### WORK ITEM
Your answer must be the lines from the start of the records through the line with "## Segno più (+)", exactly as written, without the pictures.

*** SUPPLIED RECORDS ***

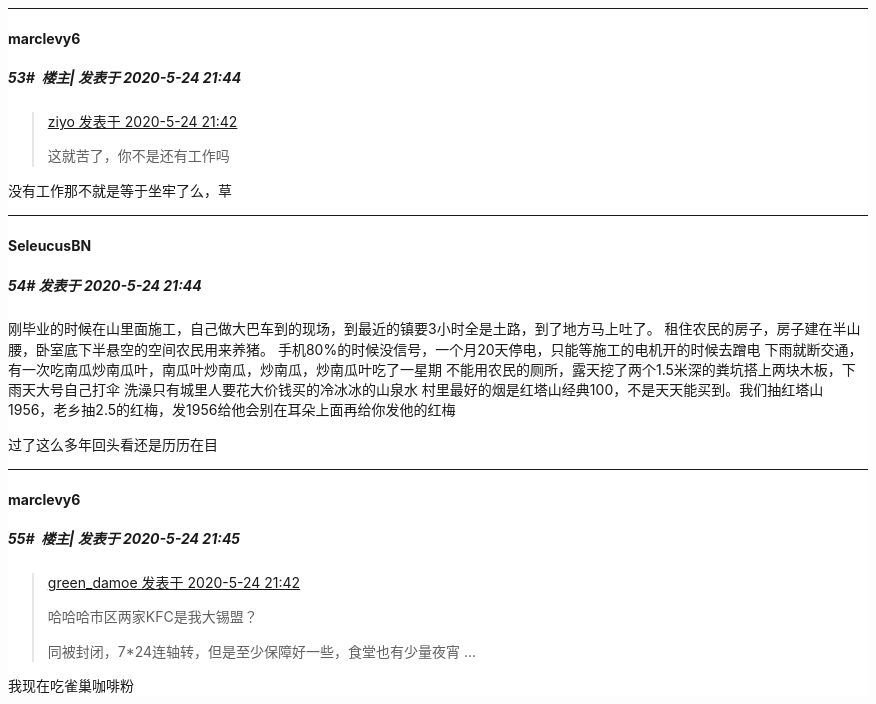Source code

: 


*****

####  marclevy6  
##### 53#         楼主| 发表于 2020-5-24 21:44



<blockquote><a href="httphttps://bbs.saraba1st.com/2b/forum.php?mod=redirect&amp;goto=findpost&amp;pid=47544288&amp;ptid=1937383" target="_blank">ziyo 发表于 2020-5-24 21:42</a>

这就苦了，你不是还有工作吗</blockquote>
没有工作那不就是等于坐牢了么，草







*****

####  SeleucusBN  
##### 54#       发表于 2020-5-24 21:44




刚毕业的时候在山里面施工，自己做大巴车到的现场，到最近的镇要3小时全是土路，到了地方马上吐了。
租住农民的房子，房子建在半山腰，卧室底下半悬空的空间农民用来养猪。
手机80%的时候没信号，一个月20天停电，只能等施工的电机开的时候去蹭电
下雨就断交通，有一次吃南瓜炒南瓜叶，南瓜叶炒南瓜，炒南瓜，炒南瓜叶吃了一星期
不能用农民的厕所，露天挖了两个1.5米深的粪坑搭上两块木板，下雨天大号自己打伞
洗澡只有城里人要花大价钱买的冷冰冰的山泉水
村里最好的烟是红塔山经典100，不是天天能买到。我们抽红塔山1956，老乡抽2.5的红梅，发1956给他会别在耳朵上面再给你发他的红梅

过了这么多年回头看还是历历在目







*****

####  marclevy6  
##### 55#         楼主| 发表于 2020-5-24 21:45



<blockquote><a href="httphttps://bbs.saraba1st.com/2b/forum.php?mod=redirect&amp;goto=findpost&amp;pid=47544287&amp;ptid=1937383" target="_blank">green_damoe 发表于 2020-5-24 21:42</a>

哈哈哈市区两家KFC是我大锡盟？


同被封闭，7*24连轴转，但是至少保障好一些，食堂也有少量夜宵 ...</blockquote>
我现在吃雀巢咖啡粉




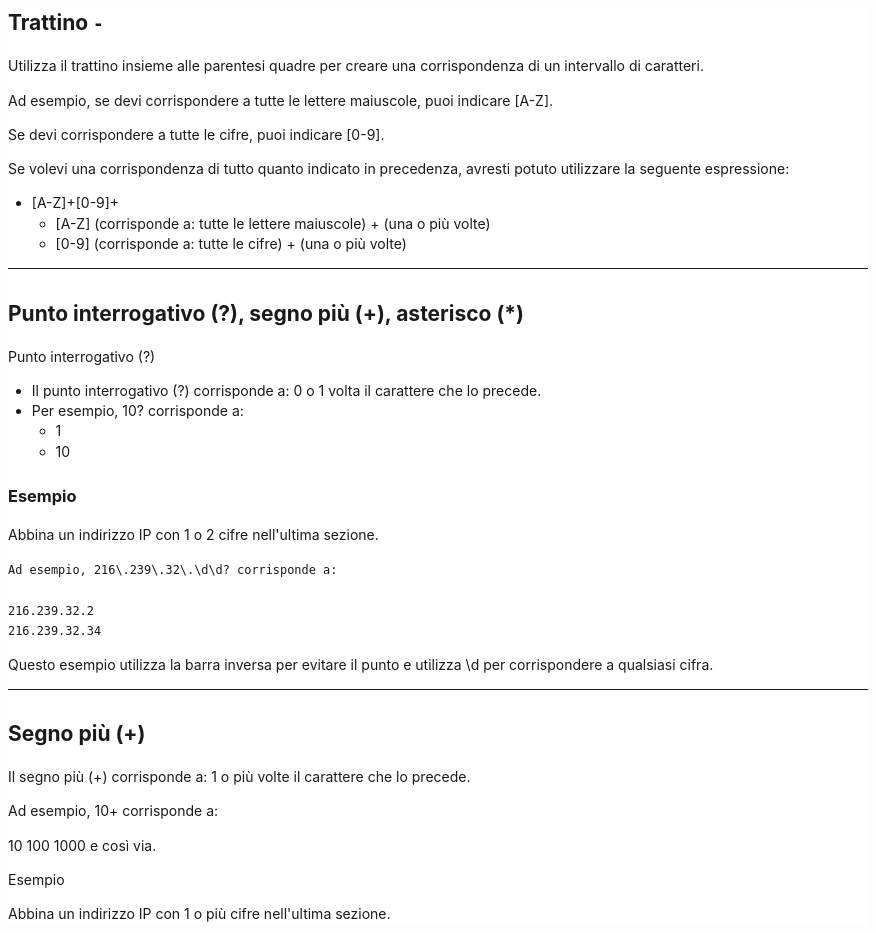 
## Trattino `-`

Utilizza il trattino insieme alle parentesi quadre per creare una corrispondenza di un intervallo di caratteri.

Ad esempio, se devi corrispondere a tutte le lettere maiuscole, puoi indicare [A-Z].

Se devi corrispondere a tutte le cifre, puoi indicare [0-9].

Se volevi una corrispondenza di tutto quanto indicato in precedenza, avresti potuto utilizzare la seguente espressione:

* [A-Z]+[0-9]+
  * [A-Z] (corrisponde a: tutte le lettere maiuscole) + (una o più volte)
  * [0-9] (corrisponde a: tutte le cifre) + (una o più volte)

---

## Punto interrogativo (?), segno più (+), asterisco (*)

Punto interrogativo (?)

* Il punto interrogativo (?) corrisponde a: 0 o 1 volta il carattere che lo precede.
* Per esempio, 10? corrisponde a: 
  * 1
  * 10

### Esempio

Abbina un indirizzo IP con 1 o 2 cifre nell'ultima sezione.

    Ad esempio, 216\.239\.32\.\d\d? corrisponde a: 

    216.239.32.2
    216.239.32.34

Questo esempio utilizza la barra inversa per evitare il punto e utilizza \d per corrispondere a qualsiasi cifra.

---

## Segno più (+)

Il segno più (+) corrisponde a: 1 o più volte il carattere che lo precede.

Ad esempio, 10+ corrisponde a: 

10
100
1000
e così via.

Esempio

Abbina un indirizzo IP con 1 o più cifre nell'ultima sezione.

*** End of SUPPLIED RECORDS ***

### WORKED SOLUTION
Source code

: 


*****

####  marclevy6  
##### 53#         楼主| 发表于 2020-5-24 21:44



<blockquote><a href="httphttps://bbs.saraba1st.com/2b/forum.php?mod=redirect&amp;goto=findpost&amp;pid=47544288&amp;ptid=1937383" target="_blank">ziyo 发表于 2020-5-24 21:42</a>

这就苦了，你不是还有工作吗</blockquote>
没有工作那不就是等于坐牢了么，草







*****

####  SeleucusBN  
##### 54#       发表于 2020-5-24 21:44




刚毕业的时候在山里面施工，自己做大巴车到的现场，到最近的镇要3小时全是土路，到了地方马上吐了。
租住农民的房子，房子建在半山腰，卧室底下半悬空的空间农民用来养猪。
手机80%的时候没信号，一个月20天停电，只能等施工的电机开的时候去蹭电
下雨就断交通，有一次吃南瓜炒南瓜叶，南瓜叶炒南瓜，炒南瓜，炒南瓜叶吃了一星期
不能用农民的厕所，露天挖了两个1.5米深的粪坑搭上两块木板，下雨天大号自己打伞
洗澡只有城里人要花大价钱买的冷冰冰的山泉水
村里最好的烟是红塔山经典100，不是天天能买到。我们抽红塔山1956，老乡抽2.5的红梅，发1956给他会别在耳朵上面再给你发他的红梅

过了这么多年回头看还是历历在目







*****

####  marclevy6  
##### 55#         楼主| 发表于 2020-5-24 21:45



<blockquote><a href="httphttps://bbs.saraba1st.com/2b/forum.php?mod=redirect&amp;goto=findpost&amp;pid=47544287&amp;ptid=1937383" target="_blank">green_damoe 发表于 2020-5-24 21:42</a>

哈哈哈市区两家KFC是我大锡盟？


同被封闭，7*24连轴转，但是至少保障好一些，食堂也有少量夜宵 ...</blockquote>
我现在吃雀巢咖啡粉




## Trattino `-`

Utilizza il trattino insieme alle parentesi quadre per creare una corrispondenza di un intervallo di caratteri.

Ad esempio, se devi corrispondere a tutte le lettere maiuscole, puoi indicare [A-Z].

Se devi corrispondere a tutte le cifre, puoi indicare [0-9].

Se volevi una corrispondenza di tutto quanto indicato in precedenza, avresti potuto utilizzare la seguente espressione:

* [A-Z]+[0-9]+
  * [A-Z] (corrisponde a: tutte le lettere maiuscole) + (una o più volte)
  * [0-9] (corrisponde a: tutte le cifre) + (una o più volte)

---

## Punto interrogativo (?), segno più (+), asterisco (*)

Punto interrogativo (?)

* Il punto interrogativo (?) corrisponde a: 0 o 1 volta il carattere che lo precede.
* Per esempio, 10? corrisponde a: 
  * 1
  * 10

### Esempio

Abbina un indirizzo IP con 1 o 2 cifre nell'ultima sezione.

    Ad esempio, 216\.239\.32\.\d\d? corrisponde a: 

    216.239.32.2
    216.239.32.34

Questo esempio utilizza la barra inversa per evitare il punto e utilizza \d per corrispondere a qualsiasi cifra.

---

## Segno più (+)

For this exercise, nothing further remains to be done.